Chloe and I met Dan and Pete, two surfers in their forties, while camping in Paradise. I had never hung out with middle-aged men before. People I knew were my age or younger. The older ones were my parents’ age. Dan was a traveler and Pete lived in Puerto Escondido. I used his address for a delivery. The shipment had arrived, and I headed toward Pete’s house.
Puerto Escondido in April is a burning oven; impossible to sleep in the van. To stay overnight, I had to find a hostel or ask Pete to crash at his place. I reached Puerto at noon and parked in front of a green metal gate. An old gentleman greeted me:
-"Good afternoon sir! Are you looking for Don Pedro?"
I looked at him, confused, trying to make the connection. Don is an honorific prefix. Pedro was probably Pete’s alias in Mexico.
-"Yes please. Is Pedro or Daniel around?"
-"Don Pedro will be back this afternoon. Don Daniel is inside. Please follow me, it is too hot out here."
- “Thank you sir” I bowed and followed him inside.
Large boulders led the path through a flowery garden. Sprinklers on both sides cooled the air and sprayed fresh steam on our faces. We walked around the house to a swimming pool where two ladies were tanning. The deckchairs looked like antiques borrowed from an art museum. Half a dozen boards stood on a surf rack against the wall. Everything was pretty and colorful. Pete lived in a mini hacienda like in the Mexican telenovelas.
Dan introduced me to his friends, a couple of expats living in Honk Kong, and made plans to go surfing. I dreaded the idea of taking la Chichona through Puerto’s potholes and narrow streets. As I was putting the boards in the trunk, Dan yelled, “Leave your van there, we’re taking the cabriolet!”. My jaw dropped. A week before, Pete and Dan were shitting in the sand and showering with a plastic bottle. Now they were called Don, had servants, and drove cabriolets. Seasoned dirtbags are full of surprises.
Dan used to live in Toronto, where he worked as a caterer for the film industry. After years of slaving, he quit his job and bought a one-way ticket to India. He got a taste of the nomadic life and could not go back. He gave up the steady paychecks, the urban life security, and even his 7-year relationship. That was the sacrifice he made to keep travelling. When I asked him if it was worth it, his smile said it all.

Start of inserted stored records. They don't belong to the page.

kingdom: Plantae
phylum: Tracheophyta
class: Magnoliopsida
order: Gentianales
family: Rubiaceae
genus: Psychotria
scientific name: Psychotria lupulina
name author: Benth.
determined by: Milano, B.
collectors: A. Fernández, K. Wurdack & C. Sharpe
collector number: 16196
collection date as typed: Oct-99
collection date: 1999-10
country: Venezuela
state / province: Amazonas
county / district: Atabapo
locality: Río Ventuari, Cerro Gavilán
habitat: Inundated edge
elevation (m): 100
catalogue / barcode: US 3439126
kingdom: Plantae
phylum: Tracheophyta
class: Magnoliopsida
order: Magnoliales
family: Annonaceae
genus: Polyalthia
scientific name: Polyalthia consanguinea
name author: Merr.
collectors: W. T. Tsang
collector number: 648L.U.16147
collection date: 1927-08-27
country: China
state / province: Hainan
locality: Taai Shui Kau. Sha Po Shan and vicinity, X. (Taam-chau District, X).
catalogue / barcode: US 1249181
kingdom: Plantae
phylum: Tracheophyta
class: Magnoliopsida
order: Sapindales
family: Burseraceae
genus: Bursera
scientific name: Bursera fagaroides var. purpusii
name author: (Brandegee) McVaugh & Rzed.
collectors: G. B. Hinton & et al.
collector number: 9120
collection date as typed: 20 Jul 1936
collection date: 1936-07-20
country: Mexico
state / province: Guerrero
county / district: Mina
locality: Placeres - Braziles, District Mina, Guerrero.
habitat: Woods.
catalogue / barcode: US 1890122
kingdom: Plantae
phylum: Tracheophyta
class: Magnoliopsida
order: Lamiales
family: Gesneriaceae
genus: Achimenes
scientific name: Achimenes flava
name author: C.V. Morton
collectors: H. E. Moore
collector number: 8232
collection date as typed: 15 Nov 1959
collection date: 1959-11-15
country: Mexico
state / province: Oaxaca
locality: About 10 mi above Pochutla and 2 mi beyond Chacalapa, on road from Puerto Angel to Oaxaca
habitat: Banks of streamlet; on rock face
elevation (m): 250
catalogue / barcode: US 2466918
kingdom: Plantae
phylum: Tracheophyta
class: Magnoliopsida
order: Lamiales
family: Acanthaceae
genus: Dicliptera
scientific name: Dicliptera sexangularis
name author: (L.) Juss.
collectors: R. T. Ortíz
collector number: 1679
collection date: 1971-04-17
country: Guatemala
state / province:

Like Chloé, Penelope, and most nomads I met, Dan had not cracked the money code. He worked summers in Toronto and traveled the rest of the year. Pete was a different breed. He had a wonderful house by the beach and seemed as comfortable being a dirtbag as being Don Pedro. Whatever he was doing, it was working.
When we came back from the beach, Pete was chilling in a deckchair by the pool. I grabbed a beer and interviewed him about his life/career. Pete had owned a bar-cinema in Puerto Escondido for a decade. One day, he acquired new chairs, then a customer asked to buy them from him. He sold a few as a courtesy, but kept getting more requests. Word of mouth spread and he eventually decided to do that full-time. He sold the bar, opened an online boutique, and turned that random opportunity into a successful business.
Rich smells from the kitchen wrapped us all around the diner table. Dan came out carrying two large plates. He prepared ceviche with mango salad for the entrée, and grilled sea bass, with a garlic sauce served on a creamy risotto. Pete popped a white dry cabernet that perfectly matched the fruit salad on vanilla ice cream dessert. We feasted like kings. That was the kind of diner Don Pedro and Don Daniel were having, when they were not busy being dirtbags.
Dan and Pete were older and successful in their own way. Two role models who have chosen different paths, designed their perfect lifestyle, and lived by it. When they talked about their decisions, sacrifice was the recurring word. They had to make a choice everytime they faced adversity. Dan valued freedom. Pete valued comfort. And both did what it took to get there.
I wanted to be like them. Like Dan, I wanted a life of adventures. Like Pete, I wanted a comfortable situation. I also wanted to have a relationship like my parents’ and to write stories like Hemingway. It has not worked so far, but I am a stubborn dreamer who believes anything is possible. A fool’s philosophy maybe, a soothing one for sure. Because in this game, you are the one setting the rules.
In my game, you only lose if you give up.